Exercise goal:
Quote the items verbatim, from the first line through the line containing "mayo, ince askı", inclusive.

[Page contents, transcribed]

◆ ◆ ◆ ◆

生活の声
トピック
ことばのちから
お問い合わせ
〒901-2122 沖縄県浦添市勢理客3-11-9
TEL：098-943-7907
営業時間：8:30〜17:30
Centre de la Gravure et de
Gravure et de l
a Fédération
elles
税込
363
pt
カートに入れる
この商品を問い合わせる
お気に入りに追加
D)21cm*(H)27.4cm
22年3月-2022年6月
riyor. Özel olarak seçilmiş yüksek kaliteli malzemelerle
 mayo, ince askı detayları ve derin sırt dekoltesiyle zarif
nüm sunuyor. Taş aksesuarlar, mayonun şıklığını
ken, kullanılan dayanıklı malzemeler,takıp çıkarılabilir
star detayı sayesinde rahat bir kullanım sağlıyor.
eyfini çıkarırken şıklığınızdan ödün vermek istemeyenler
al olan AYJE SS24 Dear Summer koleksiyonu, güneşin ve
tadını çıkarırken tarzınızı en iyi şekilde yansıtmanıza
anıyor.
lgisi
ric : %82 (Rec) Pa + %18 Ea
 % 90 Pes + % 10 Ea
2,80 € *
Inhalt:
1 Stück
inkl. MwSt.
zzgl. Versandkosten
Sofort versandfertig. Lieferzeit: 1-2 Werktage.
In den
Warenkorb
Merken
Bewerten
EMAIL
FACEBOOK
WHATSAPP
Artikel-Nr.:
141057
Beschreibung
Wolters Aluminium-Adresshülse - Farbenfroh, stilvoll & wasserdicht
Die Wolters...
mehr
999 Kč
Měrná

◆ ◆ ◆ ◆

Problem solution:
生活の声
トピック
ことばのちから
お問い合わせ
〒901-2122 沖縄県浦添市勢理客3-11-9
TEL：098-943-7907
営業時間：8:30〜17:30
Centre de la Gravure et de
Gravure et de l
a Fédération
elles
税込
363
pt
カートに入れる
この商品を問い合わせる
お気に入りに追加
D)21cm*(H)27.4cm
22年3月-2022年6月
riyor. Özel olarak seçilmiş yüksek kaliteli malzemelerle
 mayo, ince askı detayları ve derin sırt dekoltesiyle zarif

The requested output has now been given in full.